■ **Exercise objective**: Reading the records below, count the lines in which the string "углеродных" appears; write the number only.

Collected data:
------------------------------------------------

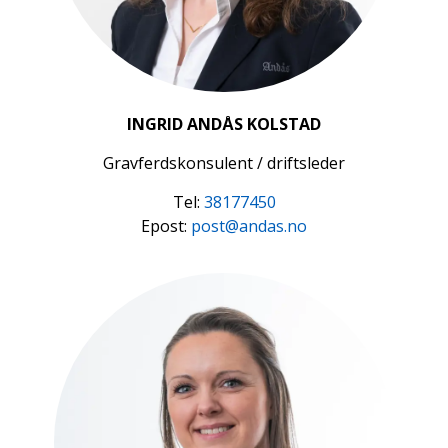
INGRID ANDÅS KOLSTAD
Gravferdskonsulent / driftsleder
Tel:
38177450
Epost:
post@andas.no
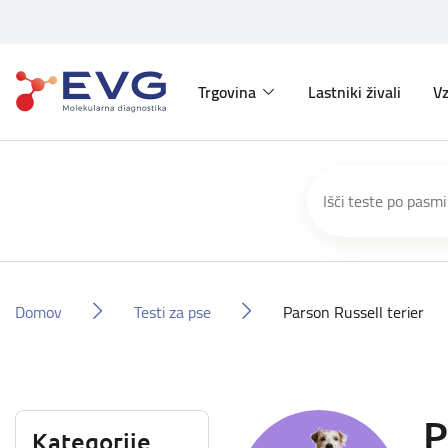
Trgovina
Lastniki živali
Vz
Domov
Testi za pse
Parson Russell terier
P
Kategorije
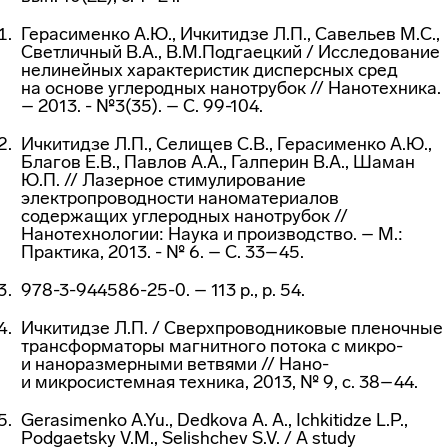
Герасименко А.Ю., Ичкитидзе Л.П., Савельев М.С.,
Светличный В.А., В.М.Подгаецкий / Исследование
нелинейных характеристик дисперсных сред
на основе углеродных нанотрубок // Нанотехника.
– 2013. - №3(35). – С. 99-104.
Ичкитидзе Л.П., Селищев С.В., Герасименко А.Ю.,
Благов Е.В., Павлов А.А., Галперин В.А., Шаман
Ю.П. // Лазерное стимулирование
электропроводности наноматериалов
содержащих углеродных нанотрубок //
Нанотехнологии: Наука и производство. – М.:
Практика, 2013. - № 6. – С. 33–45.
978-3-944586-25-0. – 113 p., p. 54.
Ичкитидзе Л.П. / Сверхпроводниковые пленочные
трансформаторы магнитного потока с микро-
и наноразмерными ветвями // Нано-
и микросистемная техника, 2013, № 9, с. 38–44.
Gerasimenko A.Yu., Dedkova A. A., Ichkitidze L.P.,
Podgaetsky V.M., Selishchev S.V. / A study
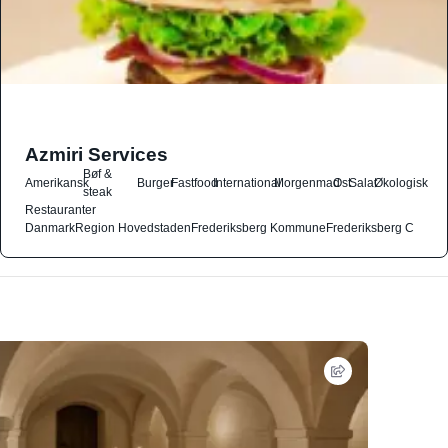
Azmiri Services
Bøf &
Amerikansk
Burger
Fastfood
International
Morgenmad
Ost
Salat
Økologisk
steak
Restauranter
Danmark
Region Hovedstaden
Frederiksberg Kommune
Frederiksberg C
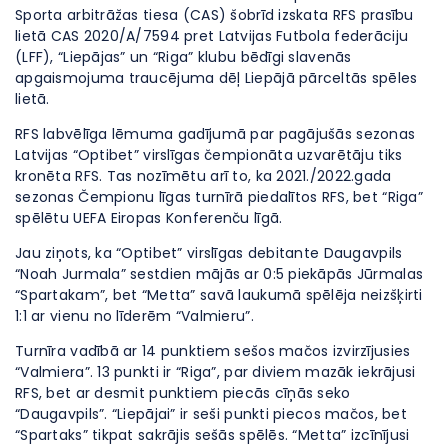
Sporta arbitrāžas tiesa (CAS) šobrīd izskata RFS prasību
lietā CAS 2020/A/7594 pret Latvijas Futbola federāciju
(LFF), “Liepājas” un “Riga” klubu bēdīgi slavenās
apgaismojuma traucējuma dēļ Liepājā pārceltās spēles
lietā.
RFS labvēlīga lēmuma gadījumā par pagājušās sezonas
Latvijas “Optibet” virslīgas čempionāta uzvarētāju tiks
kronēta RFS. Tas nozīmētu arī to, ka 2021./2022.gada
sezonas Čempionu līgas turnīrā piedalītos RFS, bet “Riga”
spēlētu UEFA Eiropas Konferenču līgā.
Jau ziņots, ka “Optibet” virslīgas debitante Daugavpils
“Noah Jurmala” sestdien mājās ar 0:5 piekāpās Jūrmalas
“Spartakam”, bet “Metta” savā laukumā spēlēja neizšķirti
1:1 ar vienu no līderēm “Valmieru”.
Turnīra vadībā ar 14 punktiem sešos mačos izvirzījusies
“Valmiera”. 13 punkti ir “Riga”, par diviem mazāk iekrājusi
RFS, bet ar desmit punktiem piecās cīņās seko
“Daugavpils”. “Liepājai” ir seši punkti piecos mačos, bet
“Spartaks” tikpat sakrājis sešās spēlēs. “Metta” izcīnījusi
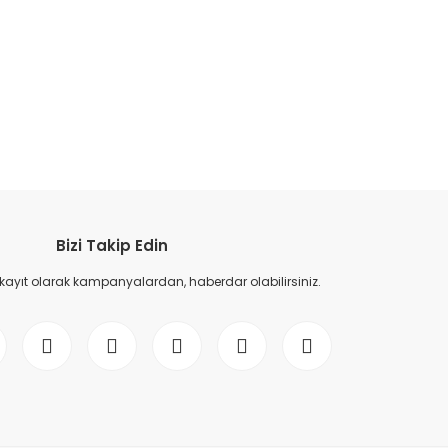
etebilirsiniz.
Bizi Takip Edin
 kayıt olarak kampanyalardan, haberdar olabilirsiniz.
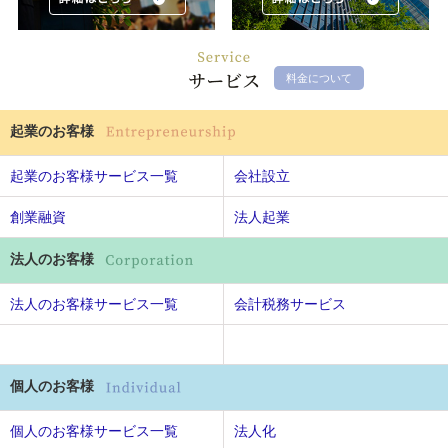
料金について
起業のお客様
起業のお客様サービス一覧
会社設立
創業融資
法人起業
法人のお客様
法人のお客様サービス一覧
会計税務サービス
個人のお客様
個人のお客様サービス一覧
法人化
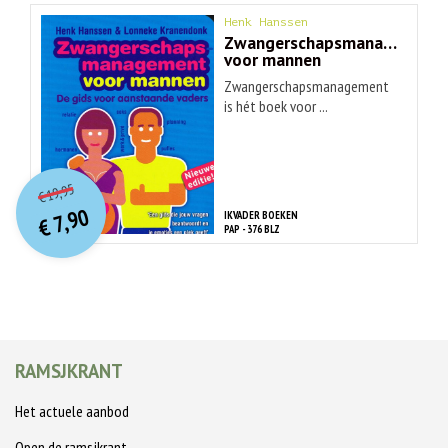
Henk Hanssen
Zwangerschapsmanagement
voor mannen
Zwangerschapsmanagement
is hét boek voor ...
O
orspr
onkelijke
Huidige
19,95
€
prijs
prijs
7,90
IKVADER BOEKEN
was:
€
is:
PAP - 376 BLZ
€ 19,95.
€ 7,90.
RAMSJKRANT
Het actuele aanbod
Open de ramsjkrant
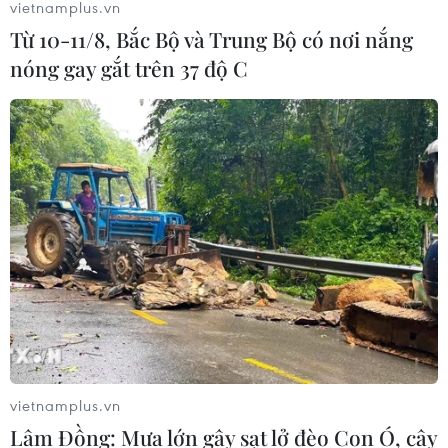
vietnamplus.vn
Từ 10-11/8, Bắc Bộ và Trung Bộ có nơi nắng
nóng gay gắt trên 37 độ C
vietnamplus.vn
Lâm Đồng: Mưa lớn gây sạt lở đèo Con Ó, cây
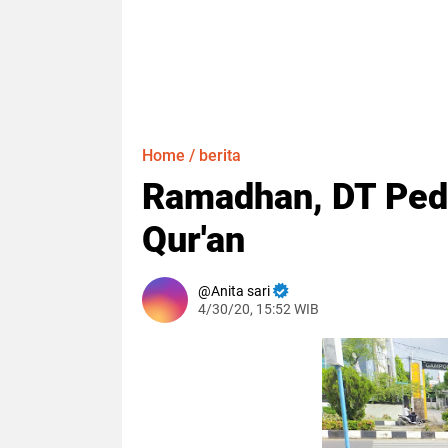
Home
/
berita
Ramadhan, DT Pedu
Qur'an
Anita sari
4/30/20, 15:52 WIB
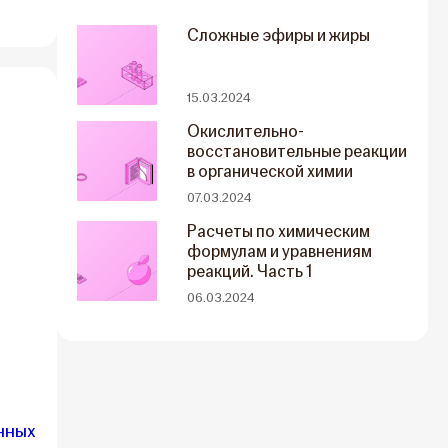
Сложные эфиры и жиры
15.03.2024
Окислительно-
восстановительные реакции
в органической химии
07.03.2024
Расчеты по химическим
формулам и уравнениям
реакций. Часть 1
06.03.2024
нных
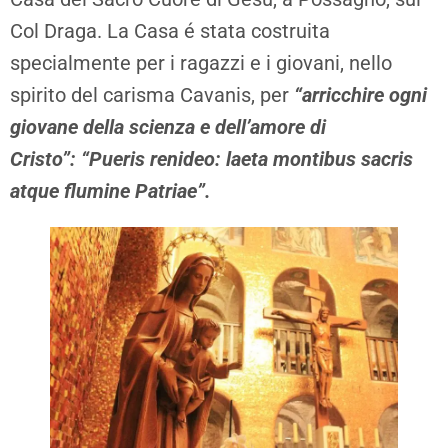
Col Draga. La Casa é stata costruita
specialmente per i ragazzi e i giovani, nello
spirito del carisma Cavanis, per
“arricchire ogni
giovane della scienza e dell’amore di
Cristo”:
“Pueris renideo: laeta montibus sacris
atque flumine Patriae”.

------------------------------------------------

■ **Response to this exercise**: 2